Berkaitan dengan masalah
kemiskinan, kekurangan pangan dan gizi yang terus melanda Nusantara, pada
tanggal 7 Februari 2012 dalam Seminar dan Pameran Ketahanan Pangan di JCC
Presiden SBY memberi 4 (empat) langkah praktis yang harus dilakukan bersama
guna mengatasi masalah ketahanan pangan yang terurai diatas.
Empat langkah praktis yang
disampaikan SBY dalam seminar dan pameran ketahanan pangan tersebut adalah
sebagai berikut: pertama, Presiden meminta agar masalah tersebut
dijadikan prioritas dan agenda nasional melalui program-program prorakyat yang
akan dilaksanakan. Kedua, produksi pangan juga harus terus
ditingkatkan. Dengan keterbatasan untuk terus menerus memperluas lahan, maka
peranan teknologi amat diperlukan. Ketiga, Presiden juga meminta
agar memastikan komoditas pangan tersedia dengan harga terjangkau dan
stabil. Keempat, terus pantau perkembangan pada tingkat global.

========================================================================

_Instruksi Anda_. Lanjutkan teks tentang langkah praktis ketahanan pangan yang disampaikan Presiden SBY, dimulai tepat setelah kalimat terakhirnya. Catatan di bawah ini diambil dari sumber yang berbeda.

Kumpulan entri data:
========================================================================

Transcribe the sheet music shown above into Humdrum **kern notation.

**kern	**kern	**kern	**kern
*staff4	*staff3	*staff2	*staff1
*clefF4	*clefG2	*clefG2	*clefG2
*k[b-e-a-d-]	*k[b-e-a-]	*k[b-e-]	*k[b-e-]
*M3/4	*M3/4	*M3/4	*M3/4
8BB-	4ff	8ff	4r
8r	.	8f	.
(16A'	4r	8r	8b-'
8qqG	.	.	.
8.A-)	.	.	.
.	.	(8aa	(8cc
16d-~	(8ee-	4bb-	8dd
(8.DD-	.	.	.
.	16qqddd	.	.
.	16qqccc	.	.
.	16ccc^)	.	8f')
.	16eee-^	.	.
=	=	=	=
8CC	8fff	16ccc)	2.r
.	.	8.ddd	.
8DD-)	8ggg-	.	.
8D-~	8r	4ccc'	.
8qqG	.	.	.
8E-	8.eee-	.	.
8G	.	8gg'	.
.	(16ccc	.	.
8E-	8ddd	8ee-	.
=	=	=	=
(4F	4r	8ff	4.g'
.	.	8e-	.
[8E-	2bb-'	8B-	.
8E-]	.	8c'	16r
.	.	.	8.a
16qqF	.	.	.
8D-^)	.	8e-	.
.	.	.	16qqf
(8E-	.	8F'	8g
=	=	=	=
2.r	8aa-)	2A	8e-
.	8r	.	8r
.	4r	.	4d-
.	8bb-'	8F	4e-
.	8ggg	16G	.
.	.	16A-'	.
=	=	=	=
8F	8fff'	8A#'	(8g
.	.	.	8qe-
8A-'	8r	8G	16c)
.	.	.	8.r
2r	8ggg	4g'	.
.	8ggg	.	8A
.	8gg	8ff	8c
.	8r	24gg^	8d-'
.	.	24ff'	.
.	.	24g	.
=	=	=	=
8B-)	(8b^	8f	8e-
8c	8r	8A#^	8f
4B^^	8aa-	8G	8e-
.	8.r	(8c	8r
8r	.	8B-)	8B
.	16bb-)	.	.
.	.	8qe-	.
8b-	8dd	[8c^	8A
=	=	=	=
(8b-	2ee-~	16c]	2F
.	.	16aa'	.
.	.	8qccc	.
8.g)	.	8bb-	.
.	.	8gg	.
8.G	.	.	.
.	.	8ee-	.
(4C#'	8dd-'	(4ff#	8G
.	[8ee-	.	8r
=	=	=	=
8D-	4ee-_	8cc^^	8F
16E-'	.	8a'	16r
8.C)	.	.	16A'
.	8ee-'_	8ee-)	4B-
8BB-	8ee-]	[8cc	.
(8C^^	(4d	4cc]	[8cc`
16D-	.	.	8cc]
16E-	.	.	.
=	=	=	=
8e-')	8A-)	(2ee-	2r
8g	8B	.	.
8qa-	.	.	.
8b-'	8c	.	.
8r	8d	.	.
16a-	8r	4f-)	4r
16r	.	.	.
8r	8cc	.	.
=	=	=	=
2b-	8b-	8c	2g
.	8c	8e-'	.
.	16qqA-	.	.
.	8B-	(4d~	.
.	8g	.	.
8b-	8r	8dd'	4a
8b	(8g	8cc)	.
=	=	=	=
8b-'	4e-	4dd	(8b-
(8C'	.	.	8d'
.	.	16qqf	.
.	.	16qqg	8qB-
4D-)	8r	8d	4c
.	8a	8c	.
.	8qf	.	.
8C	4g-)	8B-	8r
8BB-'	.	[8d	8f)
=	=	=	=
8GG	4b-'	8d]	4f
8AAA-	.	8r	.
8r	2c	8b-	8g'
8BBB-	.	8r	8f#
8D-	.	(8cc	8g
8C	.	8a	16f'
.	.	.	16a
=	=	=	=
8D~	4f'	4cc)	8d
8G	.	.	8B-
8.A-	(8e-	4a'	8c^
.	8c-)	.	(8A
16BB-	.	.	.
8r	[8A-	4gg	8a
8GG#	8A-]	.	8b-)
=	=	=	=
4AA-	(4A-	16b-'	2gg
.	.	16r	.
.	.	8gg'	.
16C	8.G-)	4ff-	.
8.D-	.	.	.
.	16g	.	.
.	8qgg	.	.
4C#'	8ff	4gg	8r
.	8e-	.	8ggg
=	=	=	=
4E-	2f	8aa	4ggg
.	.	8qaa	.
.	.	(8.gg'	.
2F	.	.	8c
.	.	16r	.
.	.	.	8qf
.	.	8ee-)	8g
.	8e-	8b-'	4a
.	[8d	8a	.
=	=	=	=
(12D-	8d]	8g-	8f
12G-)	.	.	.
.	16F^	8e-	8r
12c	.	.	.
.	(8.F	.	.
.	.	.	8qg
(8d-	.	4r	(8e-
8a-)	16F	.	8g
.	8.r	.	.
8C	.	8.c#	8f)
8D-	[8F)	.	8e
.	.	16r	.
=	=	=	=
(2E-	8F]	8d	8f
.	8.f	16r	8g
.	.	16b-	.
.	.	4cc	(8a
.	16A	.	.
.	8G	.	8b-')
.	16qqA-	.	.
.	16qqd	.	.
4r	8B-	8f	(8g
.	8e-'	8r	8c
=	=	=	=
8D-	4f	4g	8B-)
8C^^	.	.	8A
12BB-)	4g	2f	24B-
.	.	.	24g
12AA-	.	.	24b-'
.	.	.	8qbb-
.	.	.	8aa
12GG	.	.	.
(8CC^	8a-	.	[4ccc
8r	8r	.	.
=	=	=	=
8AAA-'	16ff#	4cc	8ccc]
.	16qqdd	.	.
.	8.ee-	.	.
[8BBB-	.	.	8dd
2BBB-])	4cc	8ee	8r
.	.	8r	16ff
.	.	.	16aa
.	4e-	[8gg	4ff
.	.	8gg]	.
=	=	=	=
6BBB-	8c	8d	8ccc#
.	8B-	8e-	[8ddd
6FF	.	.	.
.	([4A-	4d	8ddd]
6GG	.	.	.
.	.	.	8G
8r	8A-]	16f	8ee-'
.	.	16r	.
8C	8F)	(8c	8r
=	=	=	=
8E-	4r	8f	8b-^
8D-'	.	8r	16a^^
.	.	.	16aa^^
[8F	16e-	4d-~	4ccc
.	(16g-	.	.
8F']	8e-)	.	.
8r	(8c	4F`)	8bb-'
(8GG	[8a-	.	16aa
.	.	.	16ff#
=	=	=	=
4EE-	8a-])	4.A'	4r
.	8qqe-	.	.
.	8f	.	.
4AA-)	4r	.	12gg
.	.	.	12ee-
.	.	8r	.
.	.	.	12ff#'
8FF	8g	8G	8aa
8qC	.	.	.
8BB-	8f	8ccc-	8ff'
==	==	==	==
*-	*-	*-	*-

========================================================================

_Jawaban Berikut_.
Menurut Presiden, hal ini tentu tidak bisa dikerjakan sendiri, dibutuhkan
kerjasama dengan negara-negara sahabat dan organisasi dunia lainnya.
b.
Pokok-pokok permasalahan
Pokok permasalahan utama atas
langkah praktis yang disampaikan presiden diatas adalah bahwa saran tersebut
merupakan intruksi yang dirasa kurang memahami sumber akar permasalahannya,
seperti dengan menyarankan memperluas lahan namun tanpa mengerti penyebab
menyempitnya lahan pertanian, dan meminta untuk memastikan komoditas pangan
tersedia dengan harga terjangkau dan stabil namun juga tanpa memahami bagaimana
harga tinggi tesebut terbentuk.
Dari permasalah-permasalahan yang
terurai diatas kami dari kelompok II menyimpulkan bahwa pokok-pokok
permasalahan ketahanan pangan nasional ada pada hal-hal berikut:
1.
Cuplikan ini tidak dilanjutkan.